▶ _Recorded data_:
>>

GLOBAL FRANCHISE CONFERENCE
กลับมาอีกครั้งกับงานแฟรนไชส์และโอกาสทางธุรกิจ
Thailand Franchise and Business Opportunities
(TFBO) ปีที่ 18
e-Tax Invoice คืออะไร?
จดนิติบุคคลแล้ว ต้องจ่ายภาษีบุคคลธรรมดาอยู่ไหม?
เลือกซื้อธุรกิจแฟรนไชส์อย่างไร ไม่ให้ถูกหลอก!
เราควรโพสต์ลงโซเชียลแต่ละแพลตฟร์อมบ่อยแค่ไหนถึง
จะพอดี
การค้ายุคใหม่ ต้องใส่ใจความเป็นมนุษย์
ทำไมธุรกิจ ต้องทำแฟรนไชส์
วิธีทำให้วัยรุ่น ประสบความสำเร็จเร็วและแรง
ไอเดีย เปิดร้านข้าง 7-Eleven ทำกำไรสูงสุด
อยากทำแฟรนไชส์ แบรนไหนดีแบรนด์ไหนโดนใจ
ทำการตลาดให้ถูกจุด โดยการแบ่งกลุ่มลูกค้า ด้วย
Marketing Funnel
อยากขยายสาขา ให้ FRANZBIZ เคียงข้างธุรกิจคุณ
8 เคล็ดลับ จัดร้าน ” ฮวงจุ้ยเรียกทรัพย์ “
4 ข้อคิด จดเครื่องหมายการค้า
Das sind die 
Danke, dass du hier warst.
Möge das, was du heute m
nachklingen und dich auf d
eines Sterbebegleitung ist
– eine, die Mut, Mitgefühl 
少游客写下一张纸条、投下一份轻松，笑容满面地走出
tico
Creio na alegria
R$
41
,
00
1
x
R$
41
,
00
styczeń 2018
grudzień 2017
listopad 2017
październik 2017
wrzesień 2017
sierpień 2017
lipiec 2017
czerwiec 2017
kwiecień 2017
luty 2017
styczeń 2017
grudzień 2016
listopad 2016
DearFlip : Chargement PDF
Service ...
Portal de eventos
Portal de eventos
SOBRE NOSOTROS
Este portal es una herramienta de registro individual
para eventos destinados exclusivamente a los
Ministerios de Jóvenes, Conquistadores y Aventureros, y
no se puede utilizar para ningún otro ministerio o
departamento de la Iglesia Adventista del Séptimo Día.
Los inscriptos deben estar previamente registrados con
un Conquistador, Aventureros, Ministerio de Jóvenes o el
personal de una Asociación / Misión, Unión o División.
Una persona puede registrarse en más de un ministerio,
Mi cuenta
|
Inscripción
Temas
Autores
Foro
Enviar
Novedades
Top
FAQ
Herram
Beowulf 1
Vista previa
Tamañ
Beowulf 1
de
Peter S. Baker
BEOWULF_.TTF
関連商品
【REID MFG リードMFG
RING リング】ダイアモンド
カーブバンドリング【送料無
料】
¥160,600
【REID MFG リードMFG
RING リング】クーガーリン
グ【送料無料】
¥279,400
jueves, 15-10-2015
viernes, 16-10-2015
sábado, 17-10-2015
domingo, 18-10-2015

<<

▶ _Work request_: Quote the text of each item above line for line, with no changes.

▶ _Written reply_:
GLOBAL FRANCHISE CONFERENCE
กลับมาอีกครั้งกับงานแฟรนไชส์และโอกาสทางธุรกิจ
Thailand Franchise and Business Opportunities
(TFBO) ปีที่ 18
e-Tax Invoice คืออะไร?
จดนิติบุคคลแล้ว ต้องจ่ายภาษีบุคคลธรรมดาอยู่ไหม?
เลือกซื้อธุรกิจแฟรนไชส์อย่างไร ไม่ให้ถูกหลอก!
เราควรโพสต์ลงโซเชียลแต่ละแพลตฟร์อมบ่อยแค่ไหนถึง
จะพอดี
การค้ายุคใหม่ ต้องใส่ใจความเป็นมนุษย์
ทำไมธุรกิจ ต้องทำแฟรนไชส์
วิธีทำให้วัยรุ่น ประสบความสำเร็จเร็วและแรง
ไอเดีย เปิดร้านข้าง 7-Eleven ทำกำไรสูงสุด
อยากทำแฟรนไชส์ แบรนไหนดีแบรนด์ไหนโดนใจ
ทำการตลาดให้ถูกจุด โดยการแบ่งกลุ่มลูกค้า ด้วย
Marketing Funnel
อยากขยายสาขา ให้ FRANZBIZ เคียงข้างธุรกิจคุณ
8 เคล็ดลับ จัดร้าน ” ฮวงจุ้ยเรียกทรัพย์ “
4 ข้อคิด จดเครื่องหมายการค้า
Das sind die 
Danke, dass du hier warst.
Möge das, was du heute m
nachklingen und dich auf d
eines Sterbebegleitung ist
– eine, die Mut, Mitgefühl 
少游客写下一张纸条、投下一份轻松，笑容满面地走出
tico
Creio na alegria
R$
41
,
00
1
x
R$
41
,
00
styczeń 2018
grudzień 2017
listopad 2017
październik 2017
wrzesień 2017
sierpień 2017
lipiec 2017
czerwiec 2017
kwiecień 2017
luty 2017
styczeń 2017
grudzień 2016
listopad 2016
DearFlip : Chargement PDF
Service ...
Portal de eventos
Portal de eventos
SOBRE NOSOTROS
Este portal es una herramienta de registro individual
para eventos destinados exclusivamente a los
Ministerios de Jóvenes, Conquistadores y Aventureros, y
no se puede utilizar para ningún otro ministerio o
departamento de la Iglesia Adventista del Séptimo Día.
Los inscriptos deben estar previamente registrados con
un Conquistador, Aventureros, Ministerio de Jóvenes o el
personal de una Asociación / Misión, Unión o División.
Una persona puede registrarse en más de un ministerio,
Mi cuenta
|
Inscripción
Temas
Autores
Foro
Enviar
Novedades
Top
FAQ
Herram
Beowulf 1
Vista previa
Tamañ
Beowulf 1
de
Peter S. Baker
BEOWULF_.TTF
関連商品
【REID MFG リードMFG
RING リング】ダイアモンド
カーブバンドリング【送料無
料】
¥160,600
【REID MFG リードMFG
RING リング】クーガーリン
グ【送料無料】
¥279,400
jueves, 15-10-2015
viernes, 16-10-2015
sábado, 17-10-2015
domingo, 18-10-2015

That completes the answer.